Front-end code change data
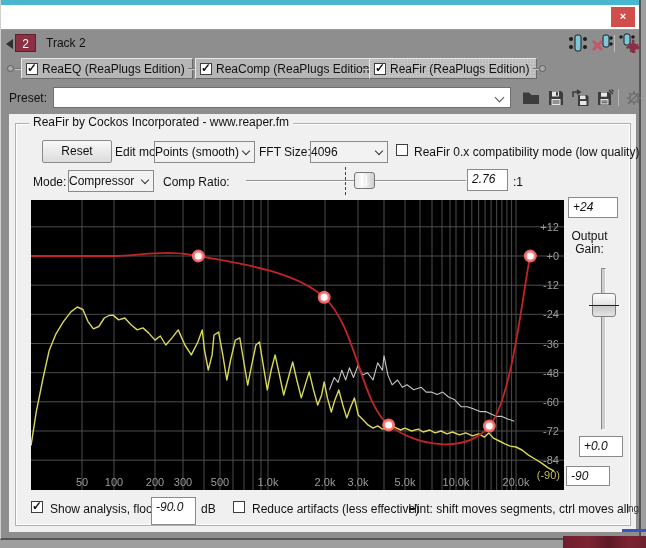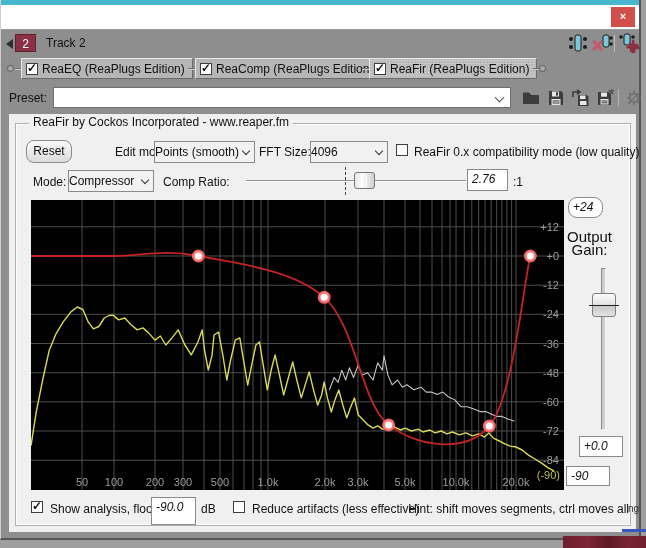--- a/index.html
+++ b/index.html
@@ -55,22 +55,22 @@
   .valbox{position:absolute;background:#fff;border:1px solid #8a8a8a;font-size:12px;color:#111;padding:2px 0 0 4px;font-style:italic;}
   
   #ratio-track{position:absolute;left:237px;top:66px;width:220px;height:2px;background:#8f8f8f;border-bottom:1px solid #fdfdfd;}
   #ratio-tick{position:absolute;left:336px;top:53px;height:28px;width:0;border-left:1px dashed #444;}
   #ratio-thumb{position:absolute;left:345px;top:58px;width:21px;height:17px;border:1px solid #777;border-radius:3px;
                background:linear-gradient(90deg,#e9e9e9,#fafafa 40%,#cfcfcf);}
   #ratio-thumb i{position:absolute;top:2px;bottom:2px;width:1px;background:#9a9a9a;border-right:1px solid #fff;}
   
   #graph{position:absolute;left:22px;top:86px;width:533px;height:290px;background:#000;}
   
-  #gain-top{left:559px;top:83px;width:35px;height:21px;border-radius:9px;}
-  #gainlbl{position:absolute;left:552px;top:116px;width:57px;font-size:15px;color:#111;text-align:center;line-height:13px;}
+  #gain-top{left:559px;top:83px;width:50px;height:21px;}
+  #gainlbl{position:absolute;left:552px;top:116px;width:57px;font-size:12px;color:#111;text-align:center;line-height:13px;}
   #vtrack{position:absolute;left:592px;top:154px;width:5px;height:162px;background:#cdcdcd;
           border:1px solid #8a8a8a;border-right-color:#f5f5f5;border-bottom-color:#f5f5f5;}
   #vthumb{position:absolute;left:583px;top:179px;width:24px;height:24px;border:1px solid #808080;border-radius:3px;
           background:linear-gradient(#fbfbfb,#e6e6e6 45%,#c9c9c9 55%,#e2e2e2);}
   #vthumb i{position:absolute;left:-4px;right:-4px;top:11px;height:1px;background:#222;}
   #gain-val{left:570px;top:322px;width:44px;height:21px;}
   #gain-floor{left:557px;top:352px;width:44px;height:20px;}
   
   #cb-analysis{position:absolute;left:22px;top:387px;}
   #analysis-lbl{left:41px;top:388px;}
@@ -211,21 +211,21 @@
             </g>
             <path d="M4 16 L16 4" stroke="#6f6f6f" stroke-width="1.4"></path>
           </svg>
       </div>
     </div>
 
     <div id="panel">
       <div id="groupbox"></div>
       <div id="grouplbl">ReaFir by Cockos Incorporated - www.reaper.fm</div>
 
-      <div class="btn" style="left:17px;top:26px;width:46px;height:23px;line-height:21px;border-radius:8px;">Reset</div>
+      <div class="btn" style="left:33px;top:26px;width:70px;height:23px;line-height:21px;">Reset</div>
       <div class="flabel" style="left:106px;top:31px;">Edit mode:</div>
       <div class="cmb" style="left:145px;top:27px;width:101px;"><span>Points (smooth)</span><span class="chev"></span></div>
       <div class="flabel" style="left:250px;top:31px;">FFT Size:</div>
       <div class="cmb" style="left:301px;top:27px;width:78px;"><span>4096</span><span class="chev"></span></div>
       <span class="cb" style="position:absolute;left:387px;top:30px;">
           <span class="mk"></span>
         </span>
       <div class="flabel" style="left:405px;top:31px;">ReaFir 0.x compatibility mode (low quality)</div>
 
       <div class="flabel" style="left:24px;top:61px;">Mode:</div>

§ Task prompt: Respond with a single number: the count of lines in the entries above that contain the string "right".

§ Answer to the problem: 3